МЕТОДЫ ПРОТИВОДЕЙСТВИЯ ЗАРАЖЕНИЮ WANNACRY / PETYA:

1. Отключение устаревшего протокола SMB1. Инструкция по отключению SMB1 в TechBlog компании Microsoft: https://blogs.technet.microsoft.com/filecab/2016/09/16/stop-using-smb1/
2. Установка обновлений безопасности операционной системы Windows из Microsoft Security Bulletin MS17-010: https://support.microsoft.com/en-us/help/4013389/title
3. Если есть возможность отказаться от использования в локальной сети протокола NetBios (не используются для организации работы сетевые папки и сетевые диски), в Брандмауэре локальных ПК и сетевого оборудования заблокировать TCP/IP порты 135, 139 и 445
4. Блокирование возможности открытия JS файлов, полученных по электронной почте
5. Блокирование открытия файлов, присоединённых к письмам электронной почты в ZIP архивах

Идентификаторы компрометации:

1. Обращение зараженных систем на WEB-ресурсы
   1. coffeinoffice.xyz
   2. french-cooking.com
2. Создание в системе файла C:\WINDOWS\perfc.dat

РЕКОМЕНДАЦИИ СБУ

В результате атаки вредоносным ПО Petya у злоумышленников, которые в результате проведенной кибератаки несанкционированно получили административные сведения, появилась возможность генерации условно бессрочного TGT-билета, выписанного на идентификатор встроенного администратора (SID 500). Особенностью упомянутого TGT-билета является то, что в условиях отключения скомпрометированной учтенной записи, аутентификация по Kerberos будет легитимной и будет восприниматься системой. Для подгрузки TGT-билета в адресное пространство операционной системы root-полномочия не нужны.
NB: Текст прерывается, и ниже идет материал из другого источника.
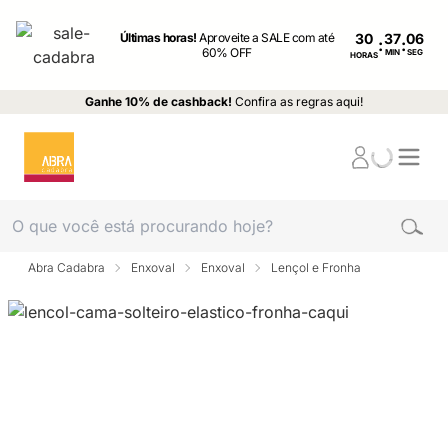
Últimas horas!
Aproveite a SALE com até
30
:
:
60% OFF
MIN
SEG
HORAS
Ganhe 10% de cashback!
Confira as regras aqui!
Abra Cadabra
Enxoval
Enxoval
Lençol e Fronha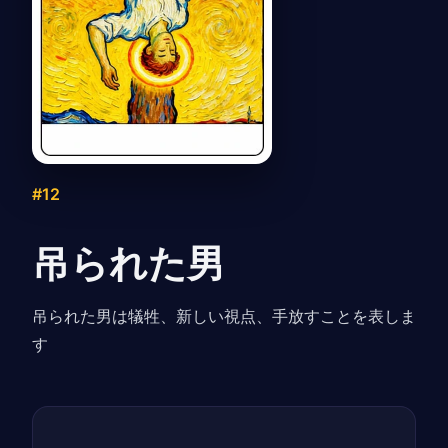
#12
吊られた男
吊られた男は犠牲、新しい視点、手放すことを表しま
す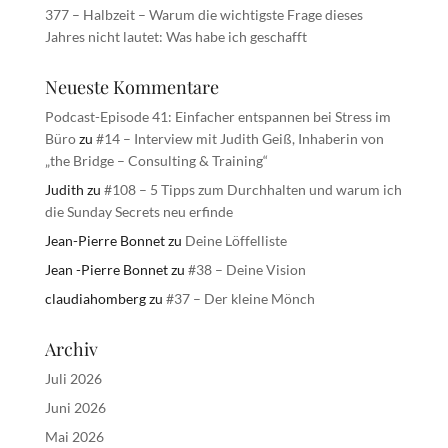
377 – Halbzeit – Warum die wichtigste Frage dieses
Jahres nicht lautet: Was habe ich geschafft
Neueste Kommentare
Podcast-Episode 41: Einfacher entspannen bei Stress im
Büro
zu
#14 – Interview mit Judith Geiß, Inhaberin von
„the Bridge – Consulting & Training“
Judith
zu
#108 – 5 Tipps zum Durchhalten und warum ich
die Sunday Secrets neu erfinde
Jean-Pierre Bonnet
zu
Deine Löffelliste
Jean -Pierre Bonnet
zu
#38 – Deine Vision
claudiahomberg
zu
#37 – Der kleine Mönch
Archiv
Juli 2026
Juni 2026
Mai 2026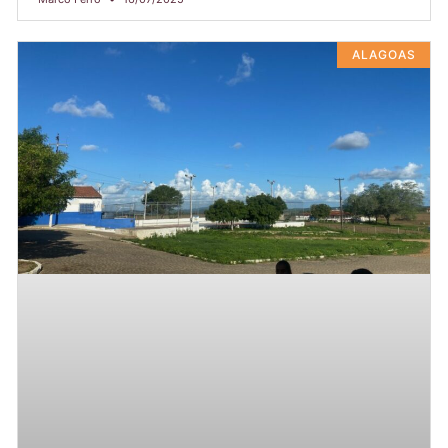
ALAGOAS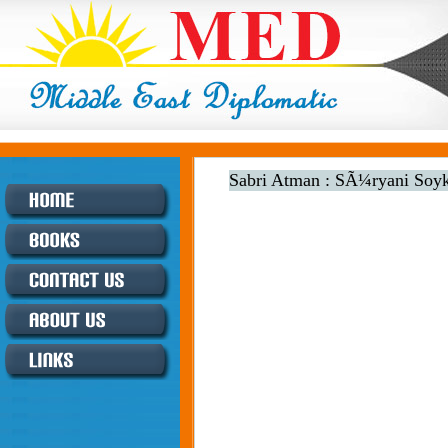
Sabri Atman : SÃ¼ryani Soy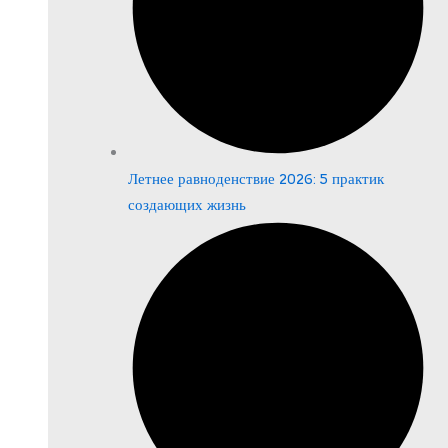
Летнее равноденствие 2026: 5 практик
создающих жизнь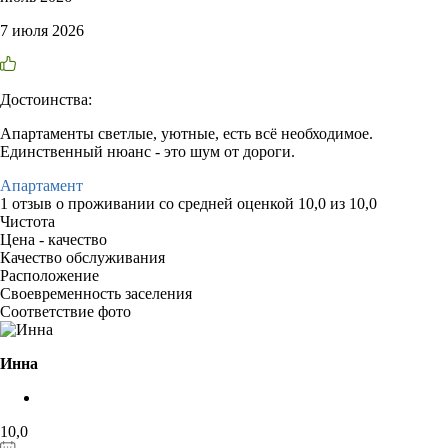
7 июля 2026
Достоинства:
Апартаменты светлые, уютные, есть всё необходимое.
Единственный нюанс - это шум от дороги.
Апартамент
1 отзыв
о проживании со средней оценкой
10,0
из
10,0
Чистота
Цена - качество
Качество обслуживания
Расположение
Своевременность заселения
Соответствие фото
Инна
10,0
Учитывая изложенное, СБУ рекомендует системным администраторам или другим уполномоченным лицам в кратчайшие сроки провести такие действия:

1. осуществить обязательную смену пароля доступа пользователя krbtgt;
2. осуществить обязательную смену паролей доступа ко всем без исключения учетных записей в подконтрольной доменной зоне ITC;
3. осуществить смену паролей доступа к серверному оборудованию и программам, которые функционируют в ITC;
4. на выявленных скомпрометированных ПЭВМ осуществить обязательную смену всех паролей, которые хранились в настройках браузеров;
5. повторно осуществить смену пароля доступа пользователя krbtgt;
6. перезагрузить службы KDC.

СБУ также рекомендует в дальнейшем избегать сохранения в ITC аутентификации данных в открытом виде и использовать для таких целей специализированное программное обеспечение.